Der Tennis-Weltranglistenerste durfte dennoch weiter spielen und erhielt wenige Tage vor seinem ersten Match bei den US Open den Freispruch, weil seine Erklärung als schlüssig betrachtet wurde. Sinners Physiotherapeut habe eine Schnittwunde am Finger mit einem verbotenen Medikament behandelt. Bei der Massage sei die Substanz dann ohne dessen Wissen in Sinners Körper gelangt.
Kritik - auch von der Konkurrenz
Dennoch gab es viele kritische Kommentare auch von der Konkurrenz. Unter anderen prangerte der 24-malige Grand-Slam-Sieger Novak Djokovic eine Ungleichbehandlung anderer Spieler in ähnlichen Fällen an. Dass Sinner jedoch wirklich mit Absicht gedopt und das Mittel wissentlich zur Leistungssteigerung eingenommen habe, glaubte aber kaum jemand.
Sinner haderte anfangs mit der Situation. "Ja, es gibt einige Reaktionen. Ich kann nicht kontrollieren, was sie denken und was sie reden", sagte er nach seinem Sieg in der 1. Runde, ohne ins Detail zu gehen. Allerdings freute er sich über den Zuspruch der Fans. "Insgesamt war es nicht so schlecht. Darüber bin ich froh."
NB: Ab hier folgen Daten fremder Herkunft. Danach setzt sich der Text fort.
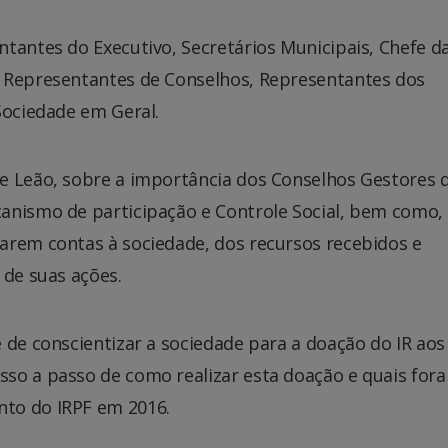
tantes do Executivo, Secretários Municipais, Chefe d
, Representantes de Conselhos, Representantes dos
Sociedade em Geral.
e Leão, sobre a importância dos Conselhos Gestores 
anismo de participação e Controle Social, bem como,
arem contas à sociedade, dos recursos recebidos e
 de suas ações.
 de conscientizar a sociedade para a doação do IR aos
so a passo de como realizar esta doação e quais for
to do IRPF em 2016.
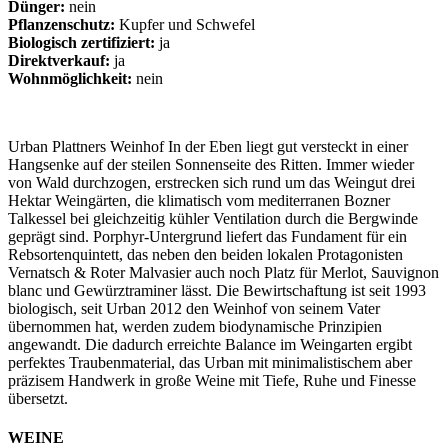
Dünger:
nein
Pflanzenschutz:
Kupfer und Schwefel
Biologisch zertifiziert:
ja
Direktverkauf:
ja
Wohnmöglichkeit:
nein
Urban Plattners Weinhof In der Eben liegt gut versteckt in einer
Hangsenke auf der steilen Sonnenseite des Ritten. Immer wieder
von Wald durchzogen, erstrecken sich rund um das Weingut drei
Hektar Weingärten, die klimatisch vom mediterranen Bozner
Talkessel bei gleichzeitig kühler Ventilation durch die Bergwinde
geprägt sind. Porphyr-Untergrund liefert das Fundament für ein
Rebsortenquintett, das neben den beiden lokalen Protagonisten
Vernatsch & Roter Malvasier auch noch Platz für Merlot, Sauvignon
blanc und Gewürztraminer lässt. Die Bewirtschaftung ist seit 1993
biologisch, seit Urban 2012 den Weinhof von seinem Vater
übernommen hat, werden zudem biodynamische Prinzipien
angewandt. Die dadurch erreichte Balance im Weingarten ergibt
perfektes Traubenmaterial, das Urban mit minimalistischem aber
präzisem Handwerk in große Weine mit Tiefe, Ruhe und Finesse
übersetzt.
WEINE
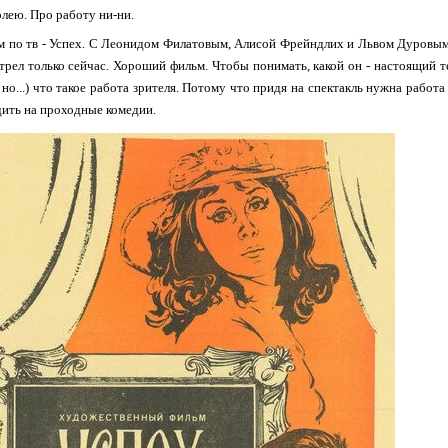
олею. Про работу ни-ни.
 по тв - Успех. С Леонидом Филатовым, Алисой Фрейндлих и Львом Дуровым. 
рел только сейчас. Хороший фильм. Чтобы понимать, какой он - настоящий теа
 но...) что такое работа зрителя. Потому что придя на спектакль нужна работа
дить на проходные комедии.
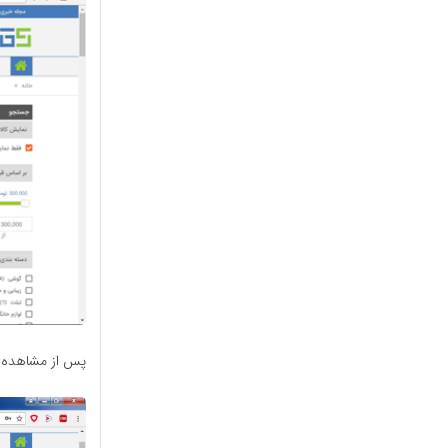
پس از مشاهده ج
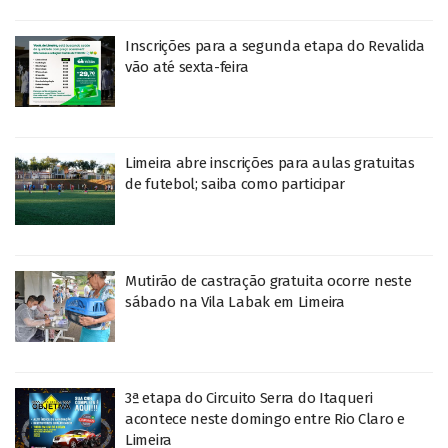
Inscrições para a segunda etapa do Revalida
vão até sexta-feira
Limeira abre inscrições para aulas gratuitas
de futebol; saiba como participar
Mutirão de castração gratuita ocorre neste
sábado na Vila Labak em Limeira
3ª etapa do Circuito Serra do Itaqueri
acontece neste domingo entre Rio Claro e
Limeira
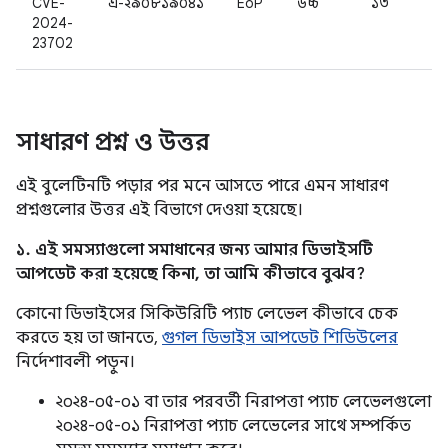
CVE-
এ-২৯০৮১৯০৪১
EoP
উচ্চ
১৩
2024-
23702
সাধারণ প্রশ্ন ও উত্তর
এই বুলেটিনটি পড়ার পর মনে আসতে পারে এমন সাধারণ
প্রশ্নগুলোর উত্তর এই বিভাগে দেওয়া হয়েছে।
১. এই সমস্যাগুলো সমাধানের জন্য আমার ডিভাইসটি
আপডেট করা হয়েছে কিনা, তা আমি কীভাবে বুঝব?
কোনো ডিভাইসের সিকিউরিটি প্যাচ লেভেল কীভাবে চেক
করতে হয় তা জানতে,
গুগল ডিভাইস আপডেট শিডিউলের
নির্দেশাবলী পড়ুন।
২০২৪-০৫-০১ বা তার পরবর্তী নিরাপত্তা প্যাচ লেভেলগুলো
২০২৪-০৫-০১ নিরাপত্তা প্যাচ লেভেলের সাথে সম্পর্কিত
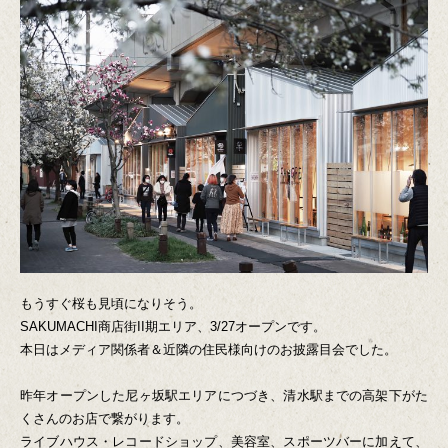
もうすぐ桜も見頃になりそう。
SAKUMACHI商店街II期エリア、3/27オープンです。
本日はメディア関係者＆近隣の住民様向けのお披露目会でした。
昨年オープンした尼ヶ坂駅エリアにつづき、清水駅までの高架下がた
くさんのお店で繋がります。
ライブハウス・レコードショップ、美容室、スポーツバーに加えて、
Zwei Wochen später durfte er nach seinem klaren 6:3, 6:4, 7:5-Erfolg über den US-Amerikaner Taylor Fritz seine zweite Grand-Slam-Trophäe in die Höhe stemmen. Anfang des Jahres hatte Sinner die Australian Open in Melbourne gewonnen.
Anschließend gratulierte auch sein vorheriger Kritiker Djokovic. "Congratulazioni", schrieb er kurz nach dem Matchball auf Social Media. "Forza Jannik", kommentierte Tennis-Legende Boris Becker und lobte die "mentale Stärke" des Italieners. "Nach einigen schwierigen Monaten, in denen alles auf dem Spiel stand, hat dein unerschütterlicher Glaube in die Wahrheit den Unterschied gemacht."
Ablösung der "Großen drei"
Durch den Sieg Sinners geht nun erstmals seit 2002 eine Tennis-Saison zu Ende, ohne dass einer der sogenannten "Großen Drei" - der 37-jährige Djokovic, Rafael Nadal (38) und der bereits zurückgetretene Roger Federer (43) - einen Grand-Slam-Titel geholt haben. Stattdessen gingen jeweils zwei Trophäen an Sinner und den 21 Jahre alten Spanier Carlos Alcaraz, der bei den French Open in Paris und in Wimbledon gewann.
"Es ist schön, neue Champions, neue Rivalitäten zu sehen", sagte Sinner. "Es ist gut für den Sport." Es könnte auch im nächsten Jahr so weitergehen. Bei Nadal ist das Karriereende nur noch eine Frage des Zeitpunkts. Und auch bei Djokovic, der mit dem Olympiasieg von Paris das letzte große Ziel seiner Karriere erreicht hat, weiß man nicht, wie lange er noch weitermacht.
Sabalenka erfüllt sich Traum vom US-Open-Sieg
Bei den Frauen setzte sich Favoritin Aryna Sabalenka im Finale mit 7:5, 7:5 gegen die US-Amerikanerin Jessica Pegula durch. Für die Belarussin war es - genau wie bei Sinner - der zweite Grand-Slam-Erfolg des Jahres nach dem Sieg bei den Australian Open.
Die 26-Jährige ist damit erst die vierte Tennisspielerin der Geschichte, der innerhalb eines Jahres das Double bei den beiden Majors gelingt, die auf Hartplatz gespielt werden. Auch die Deutschen Steffi Graf (1988, 1989) und Angelique Kerber (2016) gehören zu diesem Kreis.
Insgesamt war es der dritte Grand-Slam-Erfolg Sabalenkas, aber der erste in New York. Im vergangenen Jahr hatte sie das Endspiel gegen die US-Amerkanerin Coco Gauff verloren. "Ich war so oft so nah dran an einem Titel bei den US Open", sagte Sabalenka nun. "Es bedeutet mir sehr viel. Wenn man wirklich hart arbeitet, erfüllt man sich eines Tages seine Träume."